Aim of the task: Repeat every line below exactly, word for word.

Exercise materials:
=== Begin Enclosure ===

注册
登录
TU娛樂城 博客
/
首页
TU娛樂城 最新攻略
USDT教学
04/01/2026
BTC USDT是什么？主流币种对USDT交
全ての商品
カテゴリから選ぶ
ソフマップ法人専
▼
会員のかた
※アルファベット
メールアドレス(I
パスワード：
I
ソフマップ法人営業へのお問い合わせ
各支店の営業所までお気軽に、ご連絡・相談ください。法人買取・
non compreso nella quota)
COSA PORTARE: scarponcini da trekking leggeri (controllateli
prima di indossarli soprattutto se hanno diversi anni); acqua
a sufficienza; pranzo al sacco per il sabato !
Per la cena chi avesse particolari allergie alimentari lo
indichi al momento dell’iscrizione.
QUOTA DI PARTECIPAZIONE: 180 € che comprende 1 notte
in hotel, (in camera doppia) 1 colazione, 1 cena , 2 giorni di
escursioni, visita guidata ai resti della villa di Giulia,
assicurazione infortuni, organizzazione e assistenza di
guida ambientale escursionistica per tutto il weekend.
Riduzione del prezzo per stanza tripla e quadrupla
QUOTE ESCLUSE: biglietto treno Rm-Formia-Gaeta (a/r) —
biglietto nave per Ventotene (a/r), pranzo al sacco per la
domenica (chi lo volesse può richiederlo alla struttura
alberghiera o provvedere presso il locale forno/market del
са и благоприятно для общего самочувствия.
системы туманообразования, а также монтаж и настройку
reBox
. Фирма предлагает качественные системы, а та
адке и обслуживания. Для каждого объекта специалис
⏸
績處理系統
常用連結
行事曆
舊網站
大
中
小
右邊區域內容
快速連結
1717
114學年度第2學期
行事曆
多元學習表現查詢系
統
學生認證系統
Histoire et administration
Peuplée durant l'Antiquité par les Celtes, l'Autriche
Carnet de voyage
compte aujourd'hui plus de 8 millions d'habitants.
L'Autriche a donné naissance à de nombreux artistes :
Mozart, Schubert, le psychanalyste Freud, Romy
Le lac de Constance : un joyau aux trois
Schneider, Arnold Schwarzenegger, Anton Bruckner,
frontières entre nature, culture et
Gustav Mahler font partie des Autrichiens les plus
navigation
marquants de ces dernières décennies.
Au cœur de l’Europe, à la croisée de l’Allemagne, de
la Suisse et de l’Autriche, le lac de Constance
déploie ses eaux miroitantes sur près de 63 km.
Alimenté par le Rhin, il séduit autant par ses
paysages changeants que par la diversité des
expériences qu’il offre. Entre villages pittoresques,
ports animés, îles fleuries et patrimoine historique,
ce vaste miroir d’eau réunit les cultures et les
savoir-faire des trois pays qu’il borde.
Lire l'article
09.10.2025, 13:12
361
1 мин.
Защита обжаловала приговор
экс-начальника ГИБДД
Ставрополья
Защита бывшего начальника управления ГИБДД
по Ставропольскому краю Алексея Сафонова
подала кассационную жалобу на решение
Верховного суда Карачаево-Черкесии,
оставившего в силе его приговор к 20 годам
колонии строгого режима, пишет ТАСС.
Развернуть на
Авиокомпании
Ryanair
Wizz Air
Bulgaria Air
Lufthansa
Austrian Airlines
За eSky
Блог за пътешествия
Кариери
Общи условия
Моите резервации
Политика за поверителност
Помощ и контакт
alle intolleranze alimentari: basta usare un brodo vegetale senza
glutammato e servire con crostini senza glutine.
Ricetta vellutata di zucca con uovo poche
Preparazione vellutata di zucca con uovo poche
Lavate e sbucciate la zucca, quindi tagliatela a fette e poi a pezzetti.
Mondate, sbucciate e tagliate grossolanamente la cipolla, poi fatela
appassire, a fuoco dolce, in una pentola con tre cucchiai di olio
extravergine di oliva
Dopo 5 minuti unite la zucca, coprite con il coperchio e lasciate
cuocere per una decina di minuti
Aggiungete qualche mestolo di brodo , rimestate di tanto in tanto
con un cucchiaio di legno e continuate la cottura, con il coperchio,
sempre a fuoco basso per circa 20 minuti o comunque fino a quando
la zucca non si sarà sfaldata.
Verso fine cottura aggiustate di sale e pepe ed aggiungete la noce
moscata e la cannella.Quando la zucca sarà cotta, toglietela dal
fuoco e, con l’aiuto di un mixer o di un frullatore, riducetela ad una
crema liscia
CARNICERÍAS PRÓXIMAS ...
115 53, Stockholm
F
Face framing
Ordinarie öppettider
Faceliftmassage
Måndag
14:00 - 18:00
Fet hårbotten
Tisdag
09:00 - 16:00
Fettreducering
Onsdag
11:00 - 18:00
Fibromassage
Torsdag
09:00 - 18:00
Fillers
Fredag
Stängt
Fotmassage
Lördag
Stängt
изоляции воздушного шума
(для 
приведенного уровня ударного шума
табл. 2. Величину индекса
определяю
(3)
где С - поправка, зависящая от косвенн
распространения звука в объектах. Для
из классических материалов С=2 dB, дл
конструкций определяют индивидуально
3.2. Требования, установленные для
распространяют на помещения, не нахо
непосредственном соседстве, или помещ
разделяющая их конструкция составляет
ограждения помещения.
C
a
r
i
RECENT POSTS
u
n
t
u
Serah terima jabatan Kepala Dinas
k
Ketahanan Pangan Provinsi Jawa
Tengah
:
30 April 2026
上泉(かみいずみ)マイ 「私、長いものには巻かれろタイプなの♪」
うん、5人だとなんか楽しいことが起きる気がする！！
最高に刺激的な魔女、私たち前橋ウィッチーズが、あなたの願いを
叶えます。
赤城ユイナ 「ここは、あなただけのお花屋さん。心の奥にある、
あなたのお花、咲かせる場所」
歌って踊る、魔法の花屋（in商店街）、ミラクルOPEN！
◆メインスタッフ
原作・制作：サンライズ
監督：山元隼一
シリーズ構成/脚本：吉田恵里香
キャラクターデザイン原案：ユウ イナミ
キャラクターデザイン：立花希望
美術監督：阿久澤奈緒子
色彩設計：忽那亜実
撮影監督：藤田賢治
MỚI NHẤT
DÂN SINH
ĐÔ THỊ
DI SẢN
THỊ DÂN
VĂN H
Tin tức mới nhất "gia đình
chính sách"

=== End Enclosure ===

Solved exercise:
注册
登录
TU娛樂城 博客
/
首页
TU娛樂城 最新攻略
USDT教学
04/01/2026
BTC USDT是什么？主流币种对USDT交
全ての商品
カテゴリから選ぶ
ソフマップ法人専
▼
会員のかた
※アルファベット
メールアドレス(I
パスワード：
I
ソフマップ法人営業へのお問い合わせ
各支店の営業所までお気軽に、ご連絡・相談ください。法人買取・
non compreso nella quota)
COSA PORTARE: scarponcini da trekking leggeri (controllateli
prima di indossarli soprattutto se hanno diversi anni); acqua
a sufficienza; pranzo al sacco per il sabato !
Per la cena chi avesse particolari allergie alimentari lo
indichi al momento dell’iscrizione.
QUOTA DI PARTECIPAZIONE: 180 € che comprende 1 notte
in hotel, (in camera doppia) 1 colazione, 1 cena , 2 giorni di
escursioni, visita guidata ai resti della villa di Giulia,
assicurazione infortuni, organizzazione e assistenza di
guida ambientale escursionistica per tutto il weekend.
Riduzione del prezzo per stanza tripla e quadrupla
QUOTE ESCLUSE: biglietto treno Rm-Formia-Gaeta (a/r) —
biglietto nave per Ventotene (a/r), pranzo al sacco per la
domenica (chi lo volesse può richiederlo alla struttura
alberghiera o provvedere presso il locale forno/market del
са и благоприятно для общего самочувствия.
системы туманообразования, а также монтаж и настройку
reBox
. Фирма предлагает качественные системы, а та
адке и обслуживания. Для каждого объекта специалис
⏸
績處理系統
常用連結
行事曆
舊網站
大
中
小
右邊區域內容
快速連結
1717
114學年度第2學期
行事曆
多元學習表現查詢系
統
學生認證系統
Histoire et administration
Peuplée durant l'Antiquité par les Celtes, l'Autriche
Carnet de voyage
compte aujourd'hui plus de 8 millions d'habitants.
L'Autriche a donné naissance à de nombreux artistes :
Mozart, Schubert, le psychanalyste Freud, Romy
Le lac de Constance : un joyau aux trois
Schneider, Arnold Schwarzenegger, Anton Bruckner,
frontières entre nature, culture et
Gustav Mahler font partie des Autrichiens les plus
navigation
marquants de ces dernières décennies.
Au cœur de l’Europe, à la croisée de l’Allemagne, de
la Suisse et de l’Autriche, le lac de Constance
déploie ses eaux miroitantes sur près de 63 km.
Alimenté par le Rhin, il séduit autant par ses
paysages changeants que par la diversité des
expériences qu’il offre. Entre villages pittoresques,
ports animés, îles fleuries et patrimoine historique,
ce vaste miroir d’eau réunit les cultures et les
savoir-faire des trois pays qu’il borde.
Lire l'article
09.10.2025, 13:12
361
1 мин.
Защита обжаловала приговор
экс-начальника ГИБДД
Ставрополья
Защита бывшего начальника управления ГИБДД
по Ставропольскому краю Алексея Сафонова
подала кассационную жалобу на решение
Верховного суда Карачаево-Черкесии,
оставившего в силе его приговор к 20 годам
колонии строгого режима, пишет ТАСС.
Развернуть на
Авиокомпании
Ryanair
Wizz Air
Bulgaria Air
Lufthansa
Austrian Airlines
За eSky
Блог за пътешествия
Кариери
Общи условия
Моите резервации
Политика за поверителност
Помощ и контакт
alle intolleranze alimentari: basta usare un brodo vegetale senza
glutammato e servire con crostini senza glutine.
Ricetta vellutata di zucca con uovo poche
Preparazione vellutata di zucca con uovo poche
Lavate e sbucciate la zucca, quindi tagliatela a fette e poi a pezzetti.
Mondate, sbucciate e tagliate grossolanamente la cipolla, poi fatela
appassire, a fuoco dolce, in una pentola con tre cucchiai di olio
extravergine di oliva
Dopo 5 minuti unite la zucca, coprite con il coperchio e lasciate
cuocere per una decina di minuti
Aggiungete qualche mestolo di brodo , rimestate di tanto in tanto
con un cucchiaio di legno e continuate la cottura, con il coperchio,
sempre a fuoco basso per circa 20 minuti o comunque fino a quando
la zucca non si sarà sfaldata.
Verso fine cottura aggiustate di sale e pepe ed aggiungete la noce
moscata e la cannella.Quando la zucca sarà cotta, toglietela dal
fuoco e, con l’aiuto di un mixer o di un frullatore, riducetela ad una
crema liscia
CARNICERÍAS PRÓXIMAS ...
115 53, Stockholm
F
Face framing
Ordinarie öppettider
Faceliftmassage
Måndag
14:00 - 18:00
Fet hårbotten
Tisdag
09:00 - 16:00
Fettreducering
Onsdag
11:00 - 18:00
Fibromassage
Torsdag
09:00 - 18:00
Fillers
Fredag
Stängt
Fotmassage
Lördag
Stängt
изоляции воздушного шума
(для 
приведенного уровня ударного шума
табл. 2. Величину индекса
определяю
(3)
где С - поправка, зависящая от косвенн
распространения звука в объектах. Для
из классических материалов С=2 dB, дл
конструкций определяют индивидуально
3.2. Требования, установленные для
распространяют на помещения, не нахо
непосредственном соседстве, или помещ
разделяющая их конструкция составляет
ограждения помещения.
C
a
r
i
RECENT POSTS
u
n
t
u
Serah terima jabatan Kepala Dinas
k
Ketahanan Pangan Provinsi Jawa
Tengah
:
30 April 2026
上泉(かみいずみ)マイ 「私、長いものには巻かれろタイプなの♪」
うん、5人だとなんか楽しいことが起きる気がする！！
最高に刺激的な魔女、私たち前橋ウィッチーズが、あなたの願いを
叶えます。
赤城ユイナ 「ここは、あなただけのお花屋さん。心の奥にある、
あなたのお花、咲かせる場所」
歌って踊る、魔法の花屋（in商店街）、ミラクルOPEN！
◆メインスタッフ
原作・制作：サンライズ
監督：山元隼一
シリーズ構成/脚本：吉田恵里香
キャラクターデザイン原案：ユウ イナミ
キャラクターデザイン：立花希望
美術監督：阿久澤奈緒子
色彩設計：忽那亜実
撮影監督：藤田賢治
MỚI NHẤT
DÂN SINH
ĐÔ THỊ
DI SẢN
THỊ DÂN
VĂN H
Tin tức mới nhất "gia đình
chính sách"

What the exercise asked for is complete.